> _Work request A_
From the passage on Wi-Fi 7 and service providers, list every kind of service that providers are said to advertise or to be able to offer.
> _Work request B_
Summarize the passage on Wi-Fi 7 and service providers in two sentences.
> _Work request C_
Write a continuation of the passage on Wi-Fi 7 and service providers, picking up after its final sentence.

Providers are using Wi-Fi 7 to ensure that their customers are getting the gigabit or multi-gigabit service they’re advertising
Wi-Fi 7 is the most reliable version of the technology to date, and as a result, service providers can tap into this technology to better ensure that the gigabit or multi-gigabit service they’re advertising is being provided consistently throughout their subscribers’ homes. And then, on top of that enhanced connectivity, service providers can offer new, premium services.
At the Wi-Fi Forum, David Zhang, the North America Wi-Fi Lead at Nokia explained that today, service providers rely on Wi-Fi routers to terminate broadband connections at the edge of the home and then for mesh technology to propagate that connectivity “corner-to-corner throughout the home.”

> _Given entries_
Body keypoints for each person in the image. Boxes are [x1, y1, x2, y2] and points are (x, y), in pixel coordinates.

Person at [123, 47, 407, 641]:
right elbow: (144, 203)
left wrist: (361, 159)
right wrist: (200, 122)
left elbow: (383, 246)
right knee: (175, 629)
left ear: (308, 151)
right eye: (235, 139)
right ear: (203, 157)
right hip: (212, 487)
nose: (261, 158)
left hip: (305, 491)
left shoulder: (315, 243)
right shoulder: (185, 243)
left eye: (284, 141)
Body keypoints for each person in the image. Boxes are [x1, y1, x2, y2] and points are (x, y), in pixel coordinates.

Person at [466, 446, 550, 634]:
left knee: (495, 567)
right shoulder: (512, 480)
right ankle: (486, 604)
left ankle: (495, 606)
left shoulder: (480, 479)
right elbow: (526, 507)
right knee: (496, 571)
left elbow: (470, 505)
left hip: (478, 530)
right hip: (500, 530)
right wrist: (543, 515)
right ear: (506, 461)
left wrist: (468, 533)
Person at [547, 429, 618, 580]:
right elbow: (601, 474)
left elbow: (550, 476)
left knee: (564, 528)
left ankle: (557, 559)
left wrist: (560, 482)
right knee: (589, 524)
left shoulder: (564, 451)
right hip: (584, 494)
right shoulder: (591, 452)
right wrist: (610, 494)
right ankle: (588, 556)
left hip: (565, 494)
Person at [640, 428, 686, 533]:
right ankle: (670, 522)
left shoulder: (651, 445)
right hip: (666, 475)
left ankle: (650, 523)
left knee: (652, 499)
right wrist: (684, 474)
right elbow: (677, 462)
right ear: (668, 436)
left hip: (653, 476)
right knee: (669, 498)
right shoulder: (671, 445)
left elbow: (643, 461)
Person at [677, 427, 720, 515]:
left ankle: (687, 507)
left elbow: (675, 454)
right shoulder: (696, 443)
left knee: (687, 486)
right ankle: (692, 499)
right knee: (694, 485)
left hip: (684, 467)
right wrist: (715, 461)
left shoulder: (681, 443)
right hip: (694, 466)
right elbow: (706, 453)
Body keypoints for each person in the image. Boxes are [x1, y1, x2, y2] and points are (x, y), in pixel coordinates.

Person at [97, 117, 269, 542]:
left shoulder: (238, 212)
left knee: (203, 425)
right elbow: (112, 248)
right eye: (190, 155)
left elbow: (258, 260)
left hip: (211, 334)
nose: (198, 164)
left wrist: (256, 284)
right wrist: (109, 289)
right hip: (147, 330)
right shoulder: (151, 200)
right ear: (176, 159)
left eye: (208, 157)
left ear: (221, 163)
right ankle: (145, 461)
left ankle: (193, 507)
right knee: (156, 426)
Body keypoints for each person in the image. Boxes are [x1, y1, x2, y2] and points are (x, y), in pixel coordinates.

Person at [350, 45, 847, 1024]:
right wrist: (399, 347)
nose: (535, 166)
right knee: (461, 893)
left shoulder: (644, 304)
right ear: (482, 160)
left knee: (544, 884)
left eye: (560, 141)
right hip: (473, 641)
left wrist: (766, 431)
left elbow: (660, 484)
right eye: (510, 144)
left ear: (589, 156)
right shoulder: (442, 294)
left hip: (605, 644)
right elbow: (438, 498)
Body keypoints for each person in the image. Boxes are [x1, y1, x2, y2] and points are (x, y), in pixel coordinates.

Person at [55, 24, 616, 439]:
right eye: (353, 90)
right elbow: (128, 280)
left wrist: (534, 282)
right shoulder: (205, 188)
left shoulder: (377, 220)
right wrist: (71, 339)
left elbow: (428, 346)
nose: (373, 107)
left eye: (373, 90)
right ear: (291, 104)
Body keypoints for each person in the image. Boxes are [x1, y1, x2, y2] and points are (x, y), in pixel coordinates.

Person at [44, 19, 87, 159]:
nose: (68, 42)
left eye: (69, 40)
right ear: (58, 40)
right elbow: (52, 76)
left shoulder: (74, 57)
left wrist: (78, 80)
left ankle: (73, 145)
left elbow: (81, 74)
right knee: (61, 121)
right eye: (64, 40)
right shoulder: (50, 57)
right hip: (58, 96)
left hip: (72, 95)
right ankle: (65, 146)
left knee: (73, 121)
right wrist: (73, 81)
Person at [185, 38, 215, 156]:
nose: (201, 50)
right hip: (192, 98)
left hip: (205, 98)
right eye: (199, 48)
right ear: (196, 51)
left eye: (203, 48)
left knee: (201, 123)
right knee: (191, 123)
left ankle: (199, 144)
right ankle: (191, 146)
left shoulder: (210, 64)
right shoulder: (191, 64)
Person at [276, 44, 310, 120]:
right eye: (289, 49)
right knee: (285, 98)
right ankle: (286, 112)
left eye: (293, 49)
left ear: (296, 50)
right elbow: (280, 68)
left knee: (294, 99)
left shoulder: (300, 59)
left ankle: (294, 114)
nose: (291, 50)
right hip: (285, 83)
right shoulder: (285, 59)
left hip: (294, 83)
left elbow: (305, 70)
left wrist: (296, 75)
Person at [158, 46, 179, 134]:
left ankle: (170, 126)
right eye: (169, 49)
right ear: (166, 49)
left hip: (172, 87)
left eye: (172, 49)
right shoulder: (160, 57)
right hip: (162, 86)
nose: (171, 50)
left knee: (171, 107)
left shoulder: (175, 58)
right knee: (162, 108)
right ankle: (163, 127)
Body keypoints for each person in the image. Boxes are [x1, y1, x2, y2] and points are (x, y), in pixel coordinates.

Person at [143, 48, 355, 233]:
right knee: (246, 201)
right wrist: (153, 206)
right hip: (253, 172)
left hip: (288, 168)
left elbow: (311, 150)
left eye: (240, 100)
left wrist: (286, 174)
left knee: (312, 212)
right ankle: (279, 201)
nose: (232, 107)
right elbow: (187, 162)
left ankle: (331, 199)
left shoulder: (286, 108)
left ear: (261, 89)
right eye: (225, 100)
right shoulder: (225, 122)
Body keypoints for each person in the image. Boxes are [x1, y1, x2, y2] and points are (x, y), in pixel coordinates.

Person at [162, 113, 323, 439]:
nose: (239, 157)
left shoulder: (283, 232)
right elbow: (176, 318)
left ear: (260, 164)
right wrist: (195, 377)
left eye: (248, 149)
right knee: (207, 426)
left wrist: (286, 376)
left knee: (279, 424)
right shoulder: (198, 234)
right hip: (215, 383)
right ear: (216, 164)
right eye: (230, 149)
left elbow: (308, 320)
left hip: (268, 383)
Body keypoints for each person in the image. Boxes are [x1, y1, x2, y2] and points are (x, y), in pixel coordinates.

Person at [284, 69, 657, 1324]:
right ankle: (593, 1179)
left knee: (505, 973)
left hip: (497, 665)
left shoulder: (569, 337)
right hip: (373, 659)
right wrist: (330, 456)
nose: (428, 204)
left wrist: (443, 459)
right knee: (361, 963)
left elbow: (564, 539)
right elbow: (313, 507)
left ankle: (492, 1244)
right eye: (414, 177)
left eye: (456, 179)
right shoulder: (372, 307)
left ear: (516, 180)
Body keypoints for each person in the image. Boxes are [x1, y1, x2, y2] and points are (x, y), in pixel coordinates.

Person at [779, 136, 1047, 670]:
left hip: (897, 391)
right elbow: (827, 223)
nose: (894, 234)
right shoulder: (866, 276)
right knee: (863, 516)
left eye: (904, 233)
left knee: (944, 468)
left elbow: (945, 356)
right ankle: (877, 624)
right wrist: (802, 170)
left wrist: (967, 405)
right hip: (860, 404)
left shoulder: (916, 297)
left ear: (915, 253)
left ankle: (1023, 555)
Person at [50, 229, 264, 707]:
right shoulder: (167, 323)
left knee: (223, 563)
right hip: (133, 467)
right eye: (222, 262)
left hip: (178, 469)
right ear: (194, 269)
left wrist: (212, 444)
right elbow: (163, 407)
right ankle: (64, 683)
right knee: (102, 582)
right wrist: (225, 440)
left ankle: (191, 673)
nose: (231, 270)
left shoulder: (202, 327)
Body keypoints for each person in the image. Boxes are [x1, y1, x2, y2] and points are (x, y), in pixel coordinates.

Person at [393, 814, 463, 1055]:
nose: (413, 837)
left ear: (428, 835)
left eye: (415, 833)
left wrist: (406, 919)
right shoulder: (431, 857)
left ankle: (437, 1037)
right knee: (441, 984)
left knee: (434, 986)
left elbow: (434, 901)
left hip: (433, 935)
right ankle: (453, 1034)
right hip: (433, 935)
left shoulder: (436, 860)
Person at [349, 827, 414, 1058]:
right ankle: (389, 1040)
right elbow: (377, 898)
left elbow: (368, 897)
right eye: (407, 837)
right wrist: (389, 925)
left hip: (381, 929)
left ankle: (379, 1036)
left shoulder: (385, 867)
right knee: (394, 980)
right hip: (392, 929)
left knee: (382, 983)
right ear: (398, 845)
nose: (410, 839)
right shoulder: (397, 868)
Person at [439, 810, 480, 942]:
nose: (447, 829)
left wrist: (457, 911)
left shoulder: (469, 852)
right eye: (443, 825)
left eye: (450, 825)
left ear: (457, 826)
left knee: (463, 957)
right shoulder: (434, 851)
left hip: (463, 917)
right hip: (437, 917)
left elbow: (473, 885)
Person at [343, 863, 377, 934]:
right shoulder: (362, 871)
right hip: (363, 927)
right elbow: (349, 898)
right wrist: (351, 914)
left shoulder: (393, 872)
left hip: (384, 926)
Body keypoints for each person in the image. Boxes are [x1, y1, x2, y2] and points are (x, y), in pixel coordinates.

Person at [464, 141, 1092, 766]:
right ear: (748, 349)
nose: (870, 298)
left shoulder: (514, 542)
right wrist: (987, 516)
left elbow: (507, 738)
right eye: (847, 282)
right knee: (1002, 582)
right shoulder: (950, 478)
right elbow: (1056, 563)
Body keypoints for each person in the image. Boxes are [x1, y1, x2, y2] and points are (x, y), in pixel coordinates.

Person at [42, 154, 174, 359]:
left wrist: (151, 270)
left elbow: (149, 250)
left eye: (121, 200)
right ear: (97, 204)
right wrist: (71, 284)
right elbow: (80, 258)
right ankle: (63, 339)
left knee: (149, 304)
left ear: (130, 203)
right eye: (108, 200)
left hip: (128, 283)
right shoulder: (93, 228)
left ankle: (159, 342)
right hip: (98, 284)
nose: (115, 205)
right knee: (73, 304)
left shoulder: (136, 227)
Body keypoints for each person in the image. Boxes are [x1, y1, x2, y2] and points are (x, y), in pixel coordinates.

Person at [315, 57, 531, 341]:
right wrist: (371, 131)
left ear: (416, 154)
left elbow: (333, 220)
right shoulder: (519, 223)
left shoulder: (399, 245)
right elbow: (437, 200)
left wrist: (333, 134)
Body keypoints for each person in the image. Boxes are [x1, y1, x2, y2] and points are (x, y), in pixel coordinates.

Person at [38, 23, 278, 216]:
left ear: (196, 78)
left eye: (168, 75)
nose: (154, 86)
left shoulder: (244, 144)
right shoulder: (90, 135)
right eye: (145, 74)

> _Task response A_
- Gigabit service
- Multi-gigabit service
- New, premium services

> _Task response B_
Because Wi-Fi 7 is the most reliable version of the technology yet, service providers can use it to better ensure that the gigabit or multi-gigabit service they advertise reaches every part of subscribers' homes, and they can build new premium services on that connectivity. At the Wi-Fi Forum, Nokia's David Zhang explained that providers today rely on Wi-Fi routers to terminate broadband at the edge of the home and on mesh technology to carry the connection corner to corner.

> _Task response C_
He continued: “Something that most operators, and even network equipment vendors, are trying to explore [is] how do we add additional premium services that deliver value to the subscribers, generate new revenues and ensure that end user broadband needs are being met by the network?” He noted that specific services like cybersecurity and parental controls are particularly attractive, while another key category of offerings is around Wi-Fi sensing. “We are looking at putting in these devices Wi-Fi sensing, the ability to detect motion using [radio frequencies] generated by Wi-Fi that turn your routers, your equipment already delivered to your home.” Doing do would enable things like traffic prioritization for users working from home or for those that like to game. The equipment can sense when someone is on a video call or is playing a game and gaming can “automatically route traffic to the shortest hop to minimize latency and deliver a superior… experience,” said Zhang.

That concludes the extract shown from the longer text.